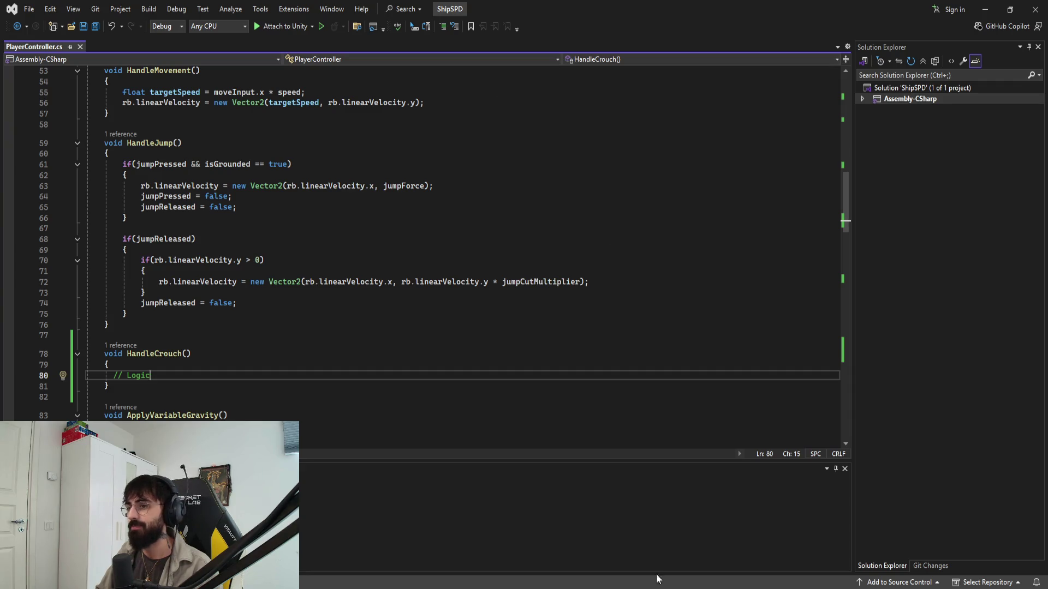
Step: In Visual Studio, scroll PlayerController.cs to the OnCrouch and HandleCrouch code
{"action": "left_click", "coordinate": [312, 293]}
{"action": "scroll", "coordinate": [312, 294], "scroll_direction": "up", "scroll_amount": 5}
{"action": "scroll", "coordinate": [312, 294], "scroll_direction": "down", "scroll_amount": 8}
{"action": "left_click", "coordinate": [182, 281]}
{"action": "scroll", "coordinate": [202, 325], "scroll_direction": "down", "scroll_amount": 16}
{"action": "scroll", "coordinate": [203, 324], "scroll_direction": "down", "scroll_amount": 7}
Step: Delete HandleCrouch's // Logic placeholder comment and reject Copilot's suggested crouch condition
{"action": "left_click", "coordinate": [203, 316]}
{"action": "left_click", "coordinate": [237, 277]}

Work instructions: The whole listing, minus its images, should be repeated exactly.

Output for this exercise:
Step: In Visual Studio, scroll PlayerController.cs to the OnCrouch and HandleCrouch code
{"action": "left_click", "coordinate": [312, 293]}
{"action": "scroll", "coordinate": [312, 294], "scroll_direction": "up", "scroll_amount": 5}
{"action": "scroll", "coordinate": [312, 294], "scroll_direction": "down", "scroll_amount": 8}
{"action": "left_click", "coordinate": [182, 281]}
{"action": "scroll", "coordinate": [202, 325], "scroll_direction": "down", "scroll_amount": 16}
{"action": "scroll", "coordinate": [203, 324], "scroll_direction": "down", "scroll_amount": 7}
Step: Delete HandleCrouch's // Logic placeholder comment and reject Copilot's suggested crouch condition
{"action": "left_click", "coordinate": [203, 316]}
{"action": "left_click", "coordinate": [237, 277]}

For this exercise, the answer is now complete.